Among aging men and women, falls represent a major adverse event that can lead to significant disability, or death. Andrea Trombetti, from the University Hospitals and Faculty of Medicine of Geneva (Switzerland), and colleagues studied a group of 134 community-dwelling seniors, average age 75.5 years. who were randomized to six months of one-hour weekly sessions of a music-based exercise program, or to a six-month delay (after which they could participate in the program). The music-based exercise program significantly reduced gait variability — stride-to-stride fluctuations in walking associated with an increased risk of falls.  The improvement in stride length variability was seen even when participants did dual-task exercises, such as walking and counting backwards, to the accompaniment of piano music.
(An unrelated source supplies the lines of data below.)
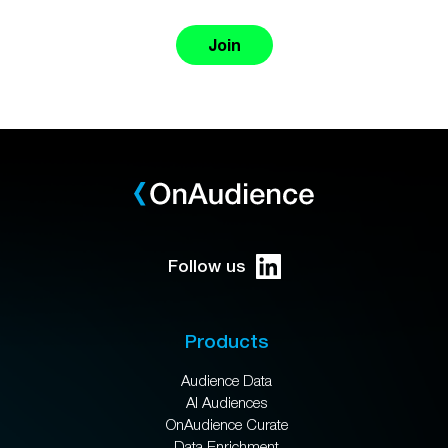
Join
Follow us
Products
Audience Data
AI Audiences
OnAudience Curate
Data Enrichment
The team also observed marked improvements on single-task exercises, such as the one-legged stance task. During the intervention period, participants in the music-based exercise program fell less frequently than controls, and the number of participants who experienced one or more falls also was significantly lower as well.  After one year, the researchers found that the participants who took part in the music-based exercise program maintained many of their improvements.  Positing that the benefits may have resulted from increased skills coordination or improvements in attention and executive functioning, the researchers conclude that: “In community-dwelling older people at increased risk of falling, a 6-month music-based multitask exercise program improved gait under dual-task condition, improved balance, and reduced both the rate of falls and the risk of falling.”

Andrea Trombetti; Melany Hars; Francois R. Herrmann; Reto W. Kressig; Serge Ferrari; Rene Rizzoli.  “Effect of Music-Based Multitask Training on Gait, Balance, and Fall Risk in Elderly People: A Randomized Controlled Trial.”  Arch Intern Med, November 2010; doi:10.1001/archinternmed.2010.446.